Bringing more conservation partners onto POLLi is advantageous because it offers easy ways to share and summarize data, enabling MJV to create regional summaries of milkweed densities.

The Monarch Joint Venture is currently implementing multiple projects to evaluate pollinator habitat on energy and transportation, federal, and agricultural lands across Minnesota and the eastern U.S. The project builds upon datasets gathered in 2023 and 2024 on public lands to provide a more comprehensive map of resources available to pollinators, including monarchs, across these regions. Each project includes trainings and demonstrations for those involved, such as federal biologists, conservation staff of non-governmental organizations, and corporate land managers. 

Solar field remote sensing
An image captured by MJV staff with a drone at a solar field. By using remote sensing technology, staff can identify milkweed plants and identify habitat cover much quicker than ever before.

“By supporting the use of remote sensing by conservation partners, we are creating opportunities for standardized data collection, broader data sharing, and ultimately stronger conservation outcomes at a national scale,” Monarch Joint Venture Science Manager Jennifer Thieme says.

Funding for these trainings was provided in part by the Minnesota Environment and Natural Resources Trust Fund as recommended by the Legislative-Citizen Commission on Minnesota Resources (LCCMR) and US Department of Agriculture.

To schedule your own training or demonstration, please visit here for options and inquiries.

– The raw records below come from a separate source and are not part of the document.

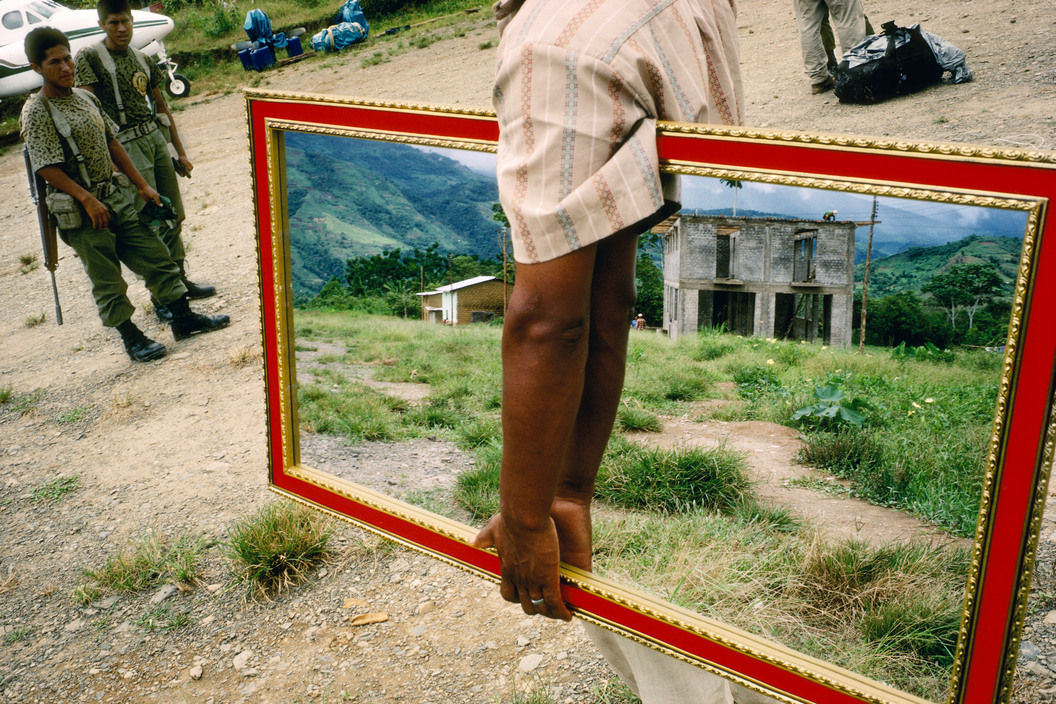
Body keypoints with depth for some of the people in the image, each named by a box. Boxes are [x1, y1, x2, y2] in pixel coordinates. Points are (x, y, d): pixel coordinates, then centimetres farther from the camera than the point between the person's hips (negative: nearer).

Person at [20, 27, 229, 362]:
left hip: (116, 197, 7)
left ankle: (184, 319, 20)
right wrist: (88, 200, -23)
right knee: (107, 281, 3)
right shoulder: (37, 112, -12)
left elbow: (112, 143, 15)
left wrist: (142, 185, 13)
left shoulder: (85, 97, 9)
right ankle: (132, 338, 16)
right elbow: (47, 168, -16)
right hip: (82, 211, -7)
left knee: (156, 257, 9)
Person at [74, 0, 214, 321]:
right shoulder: (89, 57, -6)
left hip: (156, 139, 6)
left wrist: (180, 151, 18)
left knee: (174, 216, 10)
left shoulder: (142, 59, 12)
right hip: (127, 147, -6)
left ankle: (180, 280, 26)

Accuracy and expansion of habitat detection

Employing this technology to document common milkweed increases efficiency of quantifying milkweed. In one example shared by POLLi, field biologists walked half a mile (about four acres of surveying) along a right-of-way, counting milkweed manually. Between time in the field and entering the data, it took about three hours. Someone using drones and POLLi took less than 15 minutes in total to survey the same space and process all of the data, returning similar counts. POLLi estimated 561 stems of common milkweed, and manual counters. Manual counters reported 579.

“Remote sensing allows us to quantify and track pollinator habitat at a scale and accuracy that was impossible before, giving us a more precise picture of where management activities are working well and where they can be improved,” says Thieme.

POLLi continues to expand rapidly, including new machine learning algorithms to identify new categories and species. Another algorithm tested at scale in 2024 identifies the composition of a site’s groundcover, including flowers, grasses, trees, and other categories. This technology will benefit pollinators of all kinds, including invasive species and flower identification.